» TASK BRIEF
Rewrite the rows as a Markdown table with the columns Line and Text, starting from the first line and going on through the line that contains "v(10.26, 57.74) *". Give each line's row number and the line itself, leaving out blank lines.

» SUPPLIED DATA
++++++

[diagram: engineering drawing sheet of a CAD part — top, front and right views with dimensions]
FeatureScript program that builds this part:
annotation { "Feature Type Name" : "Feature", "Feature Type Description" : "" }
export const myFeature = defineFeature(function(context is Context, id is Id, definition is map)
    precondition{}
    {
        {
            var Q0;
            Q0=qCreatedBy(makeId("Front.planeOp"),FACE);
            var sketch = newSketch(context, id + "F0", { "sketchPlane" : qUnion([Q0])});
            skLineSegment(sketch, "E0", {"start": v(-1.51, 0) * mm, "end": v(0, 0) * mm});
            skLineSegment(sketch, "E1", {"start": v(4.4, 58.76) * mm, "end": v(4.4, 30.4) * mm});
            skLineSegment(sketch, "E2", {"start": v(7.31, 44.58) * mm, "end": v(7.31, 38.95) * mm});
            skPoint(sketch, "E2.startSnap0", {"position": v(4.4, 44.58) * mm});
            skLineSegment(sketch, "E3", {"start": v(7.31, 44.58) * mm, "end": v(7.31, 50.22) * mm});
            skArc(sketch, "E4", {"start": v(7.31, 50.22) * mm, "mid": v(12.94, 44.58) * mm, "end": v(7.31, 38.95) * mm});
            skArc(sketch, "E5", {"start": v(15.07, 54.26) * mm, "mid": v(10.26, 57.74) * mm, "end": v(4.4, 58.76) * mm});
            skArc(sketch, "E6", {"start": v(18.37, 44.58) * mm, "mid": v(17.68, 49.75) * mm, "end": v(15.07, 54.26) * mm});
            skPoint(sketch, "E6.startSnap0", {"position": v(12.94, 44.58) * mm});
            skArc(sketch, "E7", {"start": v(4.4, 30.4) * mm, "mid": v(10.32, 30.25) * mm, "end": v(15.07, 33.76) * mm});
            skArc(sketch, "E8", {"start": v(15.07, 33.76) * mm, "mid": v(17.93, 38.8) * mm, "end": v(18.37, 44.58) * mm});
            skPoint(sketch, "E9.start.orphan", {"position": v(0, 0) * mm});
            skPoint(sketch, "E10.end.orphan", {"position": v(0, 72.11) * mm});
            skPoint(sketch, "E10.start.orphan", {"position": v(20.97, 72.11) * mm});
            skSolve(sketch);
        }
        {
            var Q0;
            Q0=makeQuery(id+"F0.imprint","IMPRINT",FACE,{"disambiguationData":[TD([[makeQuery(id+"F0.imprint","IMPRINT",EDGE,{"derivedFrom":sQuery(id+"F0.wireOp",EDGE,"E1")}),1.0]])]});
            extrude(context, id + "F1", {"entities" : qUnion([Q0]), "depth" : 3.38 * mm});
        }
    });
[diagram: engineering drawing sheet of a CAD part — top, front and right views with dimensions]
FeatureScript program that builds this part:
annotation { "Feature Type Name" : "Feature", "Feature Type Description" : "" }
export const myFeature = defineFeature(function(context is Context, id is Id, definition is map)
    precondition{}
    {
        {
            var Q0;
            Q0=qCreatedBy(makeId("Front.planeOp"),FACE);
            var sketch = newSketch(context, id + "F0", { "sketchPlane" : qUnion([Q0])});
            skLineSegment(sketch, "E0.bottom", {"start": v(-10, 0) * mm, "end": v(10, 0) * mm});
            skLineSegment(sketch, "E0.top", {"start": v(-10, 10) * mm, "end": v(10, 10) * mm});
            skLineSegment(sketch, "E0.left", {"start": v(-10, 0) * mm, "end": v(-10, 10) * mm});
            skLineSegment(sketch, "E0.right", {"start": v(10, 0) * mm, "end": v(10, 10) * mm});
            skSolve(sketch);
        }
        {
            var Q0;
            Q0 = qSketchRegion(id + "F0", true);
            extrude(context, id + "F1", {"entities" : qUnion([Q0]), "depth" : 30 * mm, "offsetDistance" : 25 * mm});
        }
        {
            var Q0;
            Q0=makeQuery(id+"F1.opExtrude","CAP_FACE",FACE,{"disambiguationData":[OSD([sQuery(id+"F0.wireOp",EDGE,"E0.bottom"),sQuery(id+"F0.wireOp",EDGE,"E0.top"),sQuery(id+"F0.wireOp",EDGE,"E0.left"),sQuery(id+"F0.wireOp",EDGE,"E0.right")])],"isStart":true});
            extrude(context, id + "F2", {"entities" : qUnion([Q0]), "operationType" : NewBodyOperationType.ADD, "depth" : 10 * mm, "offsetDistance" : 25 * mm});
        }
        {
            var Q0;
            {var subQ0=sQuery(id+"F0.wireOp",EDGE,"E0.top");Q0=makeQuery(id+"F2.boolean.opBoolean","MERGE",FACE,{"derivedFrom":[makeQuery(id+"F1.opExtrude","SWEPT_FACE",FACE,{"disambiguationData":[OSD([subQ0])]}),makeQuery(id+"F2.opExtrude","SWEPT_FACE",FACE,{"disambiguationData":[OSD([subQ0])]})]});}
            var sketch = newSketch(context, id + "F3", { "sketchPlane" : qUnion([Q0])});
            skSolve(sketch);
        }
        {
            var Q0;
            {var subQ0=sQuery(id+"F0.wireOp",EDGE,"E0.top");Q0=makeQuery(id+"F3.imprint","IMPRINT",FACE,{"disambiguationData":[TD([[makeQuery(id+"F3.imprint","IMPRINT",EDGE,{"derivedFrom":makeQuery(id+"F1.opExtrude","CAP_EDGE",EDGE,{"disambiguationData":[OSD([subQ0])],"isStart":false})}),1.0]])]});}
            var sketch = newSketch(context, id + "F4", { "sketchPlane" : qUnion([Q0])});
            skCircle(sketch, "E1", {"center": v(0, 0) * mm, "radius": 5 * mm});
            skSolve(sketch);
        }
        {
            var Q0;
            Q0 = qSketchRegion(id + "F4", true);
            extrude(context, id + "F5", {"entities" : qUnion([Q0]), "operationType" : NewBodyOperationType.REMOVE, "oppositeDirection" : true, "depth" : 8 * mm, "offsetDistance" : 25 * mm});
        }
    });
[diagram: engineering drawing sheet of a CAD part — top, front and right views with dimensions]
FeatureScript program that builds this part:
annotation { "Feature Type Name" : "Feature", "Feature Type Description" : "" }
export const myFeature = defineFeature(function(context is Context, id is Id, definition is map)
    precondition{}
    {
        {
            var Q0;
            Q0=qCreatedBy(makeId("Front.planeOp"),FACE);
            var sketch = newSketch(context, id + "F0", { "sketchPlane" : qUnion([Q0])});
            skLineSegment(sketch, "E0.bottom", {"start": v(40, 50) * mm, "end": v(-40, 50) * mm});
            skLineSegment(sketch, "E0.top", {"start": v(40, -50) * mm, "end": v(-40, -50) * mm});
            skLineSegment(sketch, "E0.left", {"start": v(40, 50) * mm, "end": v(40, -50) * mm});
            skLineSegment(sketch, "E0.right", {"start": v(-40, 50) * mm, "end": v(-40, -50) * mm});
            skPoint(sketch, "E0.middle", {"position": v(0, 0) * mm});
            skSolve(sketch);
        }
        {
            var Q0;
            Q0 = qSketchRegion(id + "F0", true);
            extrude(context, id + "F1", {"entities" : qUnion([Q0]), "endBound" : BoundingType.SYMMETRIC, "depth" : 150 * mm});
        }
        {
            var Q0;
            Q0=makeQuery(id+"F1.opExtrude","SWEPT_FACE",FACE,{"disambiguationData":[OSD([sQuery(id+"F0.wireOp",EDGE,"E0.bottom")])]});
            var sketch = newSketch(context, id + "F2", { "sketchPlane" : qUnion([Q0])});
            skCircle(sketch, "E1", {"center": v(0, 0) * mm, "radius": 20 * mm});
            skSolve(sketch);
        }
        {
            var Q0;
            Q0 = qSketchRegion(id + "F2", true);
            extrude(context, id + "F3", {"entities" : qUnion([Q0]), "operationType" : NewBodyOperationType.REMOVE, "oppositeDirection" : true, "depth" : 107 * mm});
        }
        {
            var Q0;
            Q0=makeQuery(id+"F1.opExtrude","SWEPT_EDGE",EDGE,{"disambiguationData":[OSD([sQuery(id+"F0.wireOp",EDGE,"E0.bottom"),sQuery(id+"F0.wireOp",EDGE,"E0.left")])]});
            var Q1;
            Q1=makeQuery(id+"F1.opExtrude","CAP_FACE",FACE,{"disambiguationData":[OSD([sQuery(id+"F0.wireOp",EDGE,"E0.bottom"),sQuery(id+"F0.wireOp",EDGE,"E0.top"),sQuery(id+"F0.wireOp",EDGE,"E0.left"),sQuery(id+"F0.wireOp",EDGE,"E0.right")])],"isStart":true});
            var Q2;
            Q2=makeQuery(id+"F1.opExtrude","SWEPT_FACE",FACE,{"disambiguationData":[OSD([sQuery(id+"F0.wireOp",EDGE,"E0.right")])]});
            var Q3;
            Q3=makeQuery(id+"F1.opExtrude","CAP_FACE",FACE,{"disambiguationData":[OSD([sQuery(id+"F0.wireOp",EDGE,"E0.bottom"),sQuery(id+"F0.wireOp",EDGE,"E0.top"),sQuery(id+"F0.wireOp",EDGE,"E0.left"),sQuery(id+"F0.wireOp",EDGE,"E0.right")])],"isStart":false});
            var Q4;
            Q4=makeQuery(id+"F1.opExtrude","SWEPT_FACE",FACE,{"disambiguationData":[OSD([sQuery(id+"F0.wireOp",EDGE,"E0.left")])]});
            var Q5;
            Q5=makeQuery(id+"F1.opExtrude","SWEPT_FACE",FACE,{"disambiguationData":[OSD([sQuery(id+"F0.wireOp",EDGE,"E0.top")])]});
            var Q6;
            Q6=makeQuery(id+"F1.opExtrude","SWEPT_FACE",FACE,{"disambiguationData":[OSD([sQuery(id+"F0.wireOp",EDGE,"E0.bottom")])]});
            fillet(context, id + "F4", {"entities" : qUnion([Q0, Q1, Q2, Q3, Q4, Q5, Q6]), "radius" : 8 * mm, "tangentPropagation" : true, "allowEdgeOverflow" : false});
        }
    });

++++++

» WRITTEN RESPONSE
| Line | Text |
|---|---|
| 1 | [diagram: engineering drawing sheet of a CAD part — top, front and right views with dimensions] |
| 2 | FeatureScript program that builds this part: |
| 3 | annotation { "Feature Type Name" : "Feature", "Feature Type Description" : "" } |
| 4 | export const myFeature = defineFeature(function(context is Context, id is Id, definition is map) |
| 5 |     precondition{} |
| 6 |     { |
| 7 |         { |
| 8 |             var Q0; |
| 9 |             Q0=qCreatedBy(makeId("Front.planeOp"),FACE); |
| 10 |             var sketch = newSketch(context, id + "F0", { "sketchPlane" : qUnion([Q0])}); |
| 11 |             skLineSegment(sketch, "E0", {"start": v(-1.51, 0) * mm, "end": v(0, 0) * mm}); |
| 12 |             skLineSegment(sketch, "E1", {"start": v(4.4, 58.76) * mm, "end": v(4.4, 30.4) * mm}); |
| 13 |             skLineSegment(sketch, "E2", {"start": v(7.31, 44.58) * mm, "end": v(7.31, 38.95) * mm}); |
| 14 |             skPoint(sketch, "E2.startSnap0", {"position": v(4.4, 44.58) * mm}); |
| 15 |             skLineSegment(sketch, "E3", {"start": v(7.31, 44.58) * mm, "end": v(7.31, 50.22) * mm}); |
| 16 |             skArc(sketch, "E4", {"start": v(7.31, 50.22) * mm, "mid": v(12.94, 44.58) * mm, "end": v(7.31, 38.95) * mm}); |
| 17 |             skArc(sketch, "E5", {"start": v(15.07, 54.26) * mm, "mid": v(10.26, 57.74) * mm, "end": v(4.4, 58.76) * mm}); |